The latest builds on all our 2K+ products, there are now twice the number of demosaic filters offered, allowing you to tweak you image look as you need. See the subtle effects of each demosaic in closup on this image :
Click each of the check boxes to see the image with the various demosaicing filters applied.


Bi-Linear
5x5 Enhanced
CF Advanced Smooth
CF Advanced Detail 1
CF Advanced Detail 2
CF Advanced Detail 3

When I find the time, I will shoot something that will really push the demosaic.

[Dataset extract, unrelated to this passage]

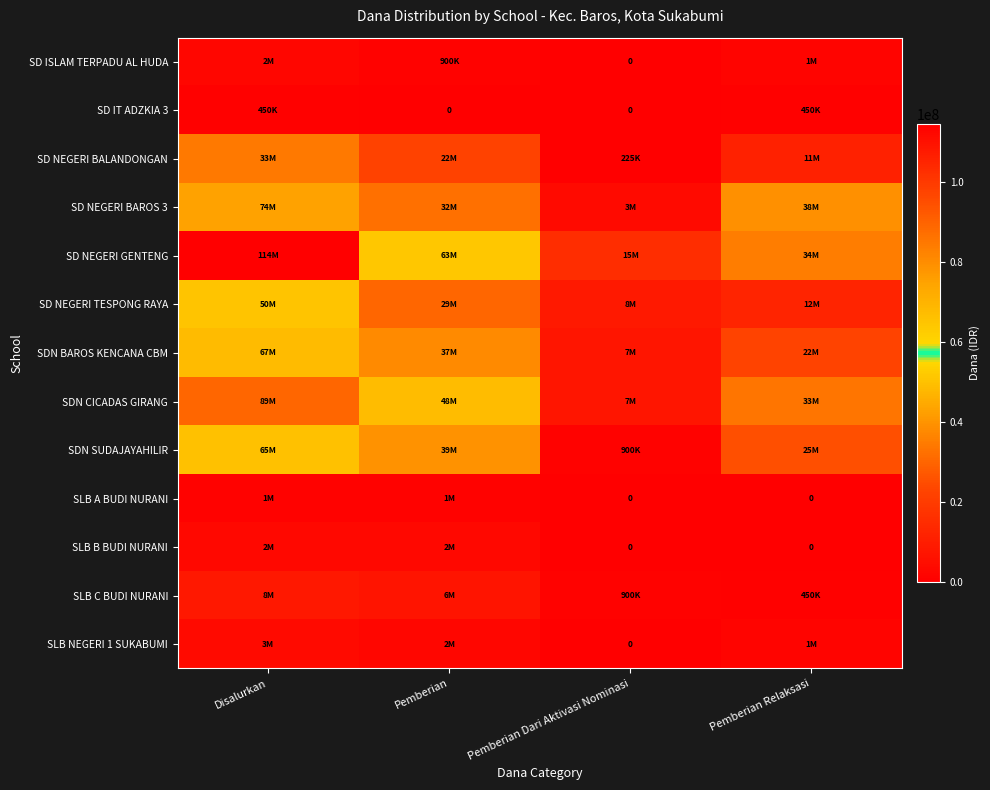

At which label does SD NEGERI TESPONG RAYA reach its minimum?

Pemberian Dari Aktivasi Nominasi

While I did this test images under Premiere Pro on Windows, we now have the same control of the demosaic filters on the Mac. For more information please see our new CineForm RAW on Mac tech note.

5 comments:

Anonymous said...

interesting... detail 3 looks nice.

David said...

All depends on the image, sometimes extacting that much sharpness is not great for all post workflows, so we default to CF Advanced Detail 1.

Anonymous said...

Of course this is not true.
Better way is if you have
sensor 4 x resolution that you want it's mean that if you wish to obtain real 2 k resolution your sensor must be of 4096 x 2304 single color pixels. That way there is no too much aritmetics than xR+2yG+zB where x,y,z can be both integer or (preferably ) floating poating coeficients.There are noo need of complex EXTRAPOLATE algorithms. Important is that one set of 4 pixels will be used no more than once for obtaining only one full color point in output image. All other things are named extrapolation and FTC will fine somebody that not announced that something is not real but extrapolated.(scanners have announce optical resolution and extrapolated resolution it's not the same like cameras but is important idea.)
As a proove: unexperienced in Digital cameras,but experienced in old fashion cinematography observed that even with the same lenses, bayern sensor image is not sharp as film with same resolution and whatever complicated debayern you use.

David said...

For practical real world images, a bayer sensor is able to resolve a little better than 75% of the theoretical maximum resolution for any given pixel count. I only say that as you post started with "Of course this is not true", I only had guess that you're a luddite when is comes to using bayer imagers -- I don't really know what you are saying is untrue. Whatever you think, bayer imaging and demosaicing is here to stay, we're just try to help.

Tuxedo said...

Hi david,

For me CF Advanced Smooth is much better.